The Lloyd’s insurer also aims to triple the size of its UK retail business over the next to five years, according to UK retail chief executive Tim Rolfe.
Under the change, Lloyd’s motor syndicate KGM, which Canopius bought in 2010, and leisure insurance broker K Drewe, which it bought in 2011, will change their name to Canopius.
Rolfe told Insurance Times: “We are looking to bring all those together under the name Canopius, so we are as clear as we can be to the broker market who we are, what we’re about, and what we offer.
However, individual products with strong associations to a particular brand will be named after that brand.
Canopius is also hoping to demystify the Lloyd’s market.
Rolfe said: “The principal thing we are looking to do is get across to the UK brokers that Lloyd’s has a huge amount to offer the UK market, particularly in the areas of specialist business, niche lines and schemes and so on.
“What has stopped Lloyd’s developing further in the UK is that there is a bit of a cloak of mystery over how brokers should access Lloyd’s and what they should access it for.”
Canopius’s UK retail business currently accounts for annual gross written premium of around £335m.
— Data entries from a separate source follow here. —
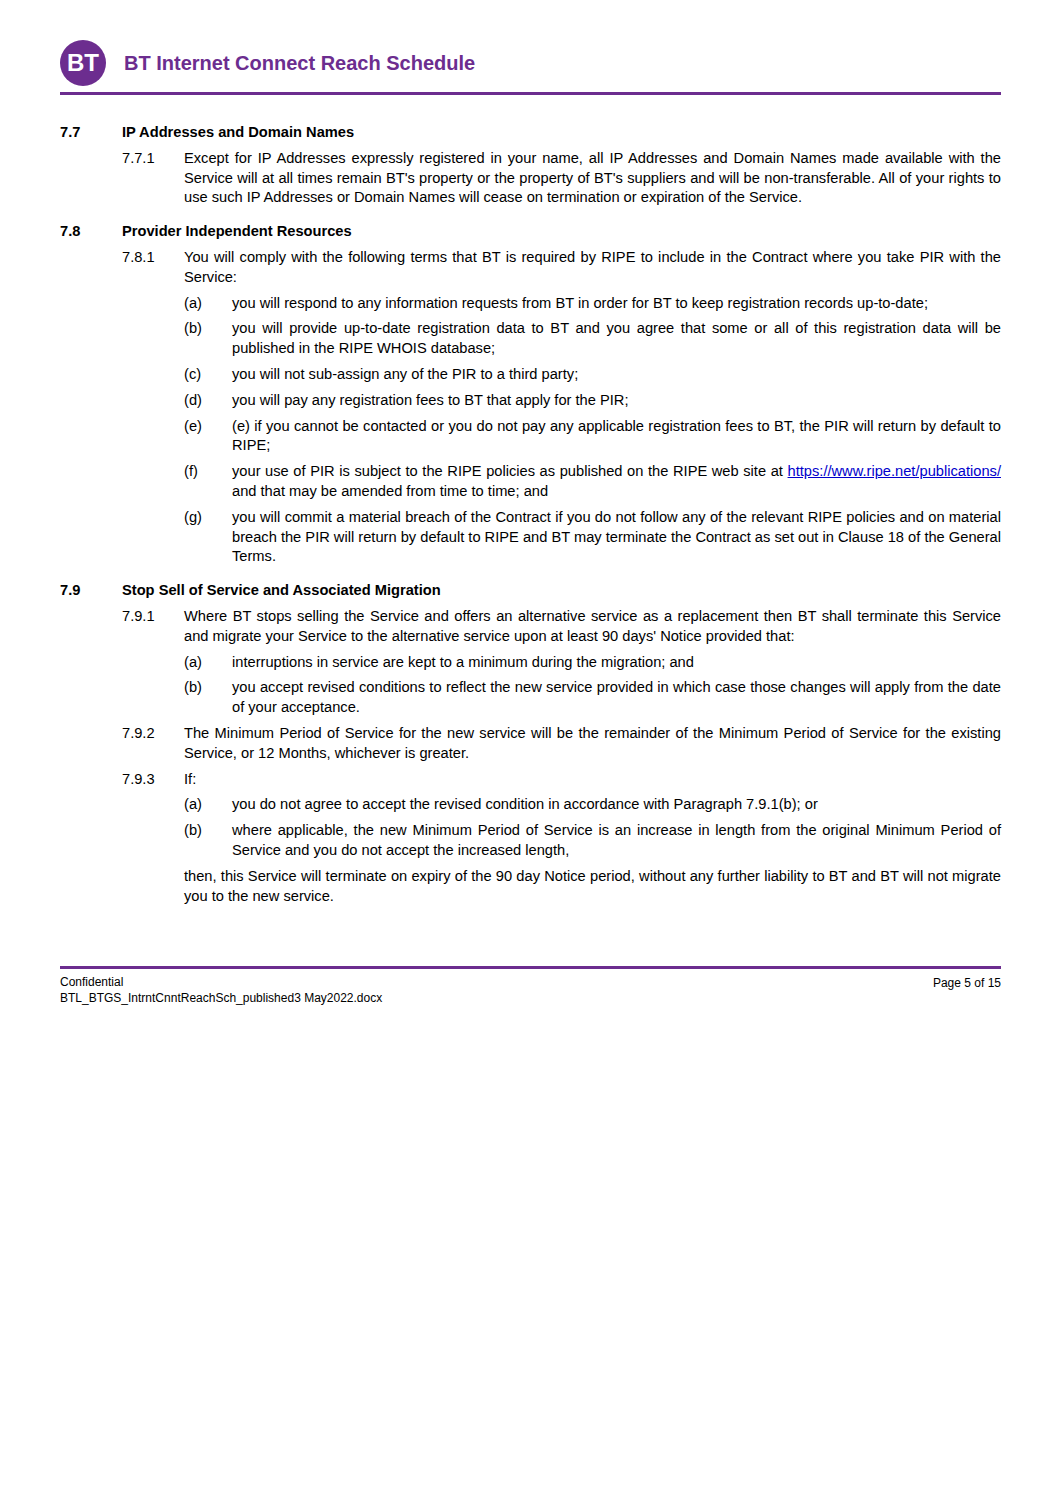BT
BT Internet Connect Reach Schedule
7.7
IP Addresses and Domain Names
7.7.1
Except for IP Addresses expressly registered in your name, all IP Addresses and Domain Names made available with the Service will at all times remain BT's property or the property of BT's suppliers and will be non-transferable. All of your rights to use such IP Addresses or Domain Names will cease on termination or expiration of the Service.
7.8
Provider Independent Resources
7.8.1
You will comply with the following terms that BT is required by RIPE to include in the Contract where you take PIR with the Service:
(a)
you will respond to any information requests from BT in order for BT to keep registration records up-to-date;
(b)
you will provide up-to-date registration data to BT and you agree that some or all of this registration data will be published in the RIPE WHOIS database;
(c)
you will not sub-assign any of the PIR to a third party;
(d)
you will pay any registration fees to BT that apply for the PIR;
(e)
(e) if you cannot be contacted or you do not pay any applicable registration fees to BT, the PIR will return by default to RIPE;
(f)
your use of PIR is subject to the RIPE policies as published on the RIPE web site at https://www.ripe.net/publications/ and that may be amended from time to time; and
(g)
you will commit a material breach of the Contract if you do not follow any of the relevant RIPE policies and on material breach the PIR will return by default to RIPE and BT may terminate the Contract as set out in Clause 18 of the General Terms.
7.9
Stop Sell of Service and Associated Migration
7.9.1
Where BT stops selling the Service and offers an alternative service as a replacement then BT shall terminate this Service and migrate your Service to the alternative service upon at least 90 days' Notice provided that:
(a)
interruptions in service are kept to a minimum during the migration; and
(b)
you accept revised conditions to reflect the new service provided in which case those changes will apply from the date of your acceptance.
7.9.2
The Minimum Period of Service for the new service will be the remainder of the Minimum Period of Service for the existing Service, or 12 Months, whichever is greater.
7.9.3
If:
(a)
you do not agree to accept the revised condition in accordance with Paragraph 7.9.1(b); or
(b)
where applicable, the new Minimum Period of Service is an increase in length from the original Minimum Period of Service and you do not accept the increased length,
then, this Service will terminate on expiry of the 90 day Notice period, without any further liability to BT and BT will not migrate you to the new service.
Confidential
BTL_BTGS_IntrntCnntReachSch_published3 May2022.docx
Page 5 of 15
Rolfe said the division has grown by more than 20% over the last two years.
With the backing of Canopius’s new parent, Japanese insurance group Sompo, Rolfe believes the UK division has much more scope to grow.
He said: “We have the resources, we think, to grow in the areas of business we want to be in, to three times the size we are, in a five-year period – so getting on for £1bn.”
While acknowledging that the target was ambitious, he added that there were plenty of opportunities for growth in the UK.
He said: “We feel that the marketplace for brokers in niche and specialist lines is growing all the time and not just because the internet is there as a distribution tool. The internet is creating new niches.”